**Exercise details**
Please list every capability that the post on profiling Spark applications attributes to a flame graph's .SVG file.
BEGIN Text
Sunday, June 25, 2017

Profiling Spark Applications: The Easy Way


Recently, I thought about some one-click way to profile Spark applications, so it could be easily integrated in any work environment without the need to configure the system.


The modern way to report profile statistics about an application (any application, not just Spark or Java application) is generating a single .SVG file called "flame graph". Since this is a regular vector graphic format, the file can be opened in any browser. Moreover, you can navigate between different stack frames by clicking on them, and even search for a symbol name by clicking on "Search" link.


This is how sample flame graph looks like:
The y-axis shows the stack depth while the x-axis shows time spent in a stack frame.

In order to generate flame graphs, there are two mandatory processes usually:
  • Capture stack traces from a running process, and dump them to disk. 
  • Parse these stack traces, and generate .SVG file. 
For Java based applications it stack traces can be gathered using commercial features of Oracle JDK (using -XX:+FlightRecorder option). There's an article that explains how to profile Spark applications using this option.
END Text
BEGIN Data provided
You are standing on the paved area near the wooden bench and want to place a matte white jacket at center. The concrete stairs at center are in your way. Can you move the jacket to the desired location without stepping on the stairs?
END Data provided
**Answer to the problem**
- It can be opened in any browser.
- You can navigate between different stack frames by clicking on them.
- You can search for a symbol name by clicking on the "Search" link.